Government Steps In to Ensure Adequate Supply of Bottled Cooking Oil

Kuala Lumpur: The government’s immediate intervention is deemed crucial to ensure a sufficient supply of bottled palm cooking oil for the population over the next three months. Domestic Trade and Cost of Living Minister Datuk Armizan Mohd Ali disclosed that certain companies have reduced their cooking oil production by 50 percent due to rising global crude palm oil (CPO) prices, resulting in a supply shortage.

According to BERNAMA News Agency, the intervention is vital to maintaining an adequate cooking oil supply during key festive periods such as Ramadan, Hari Raya Aidilfitri, the Kaamatan Festival, and Gawai within the upcoming three months. Armizan emphasized the need for a short-term intervention through special incentives while also stressing the importance of devising a long-term solution in collaboration with all parties involved.
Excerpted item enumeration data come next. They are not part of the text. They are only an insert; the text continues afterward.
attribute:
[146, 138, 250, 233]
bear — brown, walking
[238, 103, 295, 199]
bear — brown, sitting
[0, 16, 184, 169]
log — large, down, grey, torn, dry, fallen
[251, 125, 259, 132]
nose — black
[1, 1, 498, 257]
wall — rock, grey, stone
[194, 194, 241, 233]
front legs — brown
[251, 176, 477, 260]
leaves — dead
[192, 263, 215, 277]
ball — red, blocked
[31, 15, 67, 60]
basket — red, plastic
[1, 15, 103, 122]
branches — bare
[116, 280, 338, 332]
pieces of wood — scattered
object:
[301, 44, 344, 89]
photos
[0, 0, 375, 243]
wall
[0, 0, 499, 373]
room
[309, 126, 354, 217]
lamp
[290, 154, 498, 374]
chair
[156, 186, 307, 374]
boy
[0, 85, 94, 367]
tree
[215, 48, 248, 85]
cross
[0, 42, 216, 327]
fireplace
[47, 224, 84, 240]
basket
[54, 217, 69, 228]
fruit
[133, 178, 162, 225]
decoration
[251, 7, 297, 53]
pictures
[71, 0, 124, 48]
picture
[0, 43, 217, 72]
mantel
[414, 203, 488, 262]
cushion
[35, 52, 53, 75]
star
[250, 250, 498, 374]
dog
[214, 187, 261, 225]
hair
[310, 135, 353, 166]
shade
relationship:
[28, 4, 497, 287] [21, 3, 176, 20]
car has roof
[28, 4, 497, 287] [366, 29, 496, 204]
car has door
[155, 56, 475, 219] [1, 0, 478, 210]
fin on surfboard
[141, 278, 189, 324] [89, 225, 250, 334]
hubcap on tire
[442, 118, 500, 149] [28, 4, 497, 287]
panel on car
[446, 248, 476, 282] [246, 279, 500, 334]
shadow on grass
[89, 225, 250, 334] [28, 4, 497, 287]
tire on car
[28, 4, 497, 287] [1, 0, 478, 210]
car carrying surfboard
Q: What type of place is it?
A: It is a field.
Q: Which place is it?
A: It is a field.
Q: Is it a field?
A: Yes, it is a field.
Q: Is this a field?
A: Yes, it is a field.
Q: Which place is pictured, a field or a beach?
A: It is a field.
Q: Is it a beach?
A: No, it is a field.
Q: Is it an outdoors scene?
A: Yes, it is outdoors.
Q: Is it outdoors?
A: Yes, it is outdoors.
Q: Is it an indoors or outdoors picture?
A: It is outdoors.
Armizan mentioned this during a session with reporters after officiating the Servis Ihsan MADANI@Petronas Autoexpert (Sim@Pax) Hari Raya Aidilfitri and Ikhlas Ramadan Bersama Gas Petronas Programme. He revealed that the government had already decided on immediate intervention measures to stabilize the market supply following a briefing to Prime Minister Datuk Seri Anwar Ibrahim and Finance Minister II Datuk Seri Amir Hamzah Azizan.

In the first two months of 2025, the average CPO price was reported to be RM4,672.50 per tonne in January and RM4,759 in February. This prolonged high pricing has compelled bottled cooking oil packaging companies to reduce production in efforts to control costs under the maximum price control order.

Armizan further stated that during the three-month period, Prime Minister Anwar instructed various ministries, including the Ministry of Domestic Trade and Cost of Living, the Ministry of Finance, and the Ministry of Plantations and Commodities, to work towards a sustainable solution. He reiterated the government’s commitment to subsidizing packet cooking oil and capping bottled cooking oil prices to assist the populace, while acknowledging industry constraints and seeking balanced solutions.

The Ministry of Domestic Trade and Cost of Living had already initiated contact with the relevant companies and planned a meeting early next week to implement the intervention. Armizan expressed optimism, as companies had begun restoring production levels to normal following the government’s commitment to the intervention. The mechanism is expected to be formalized and the agreement signed by Monday or Tuesday.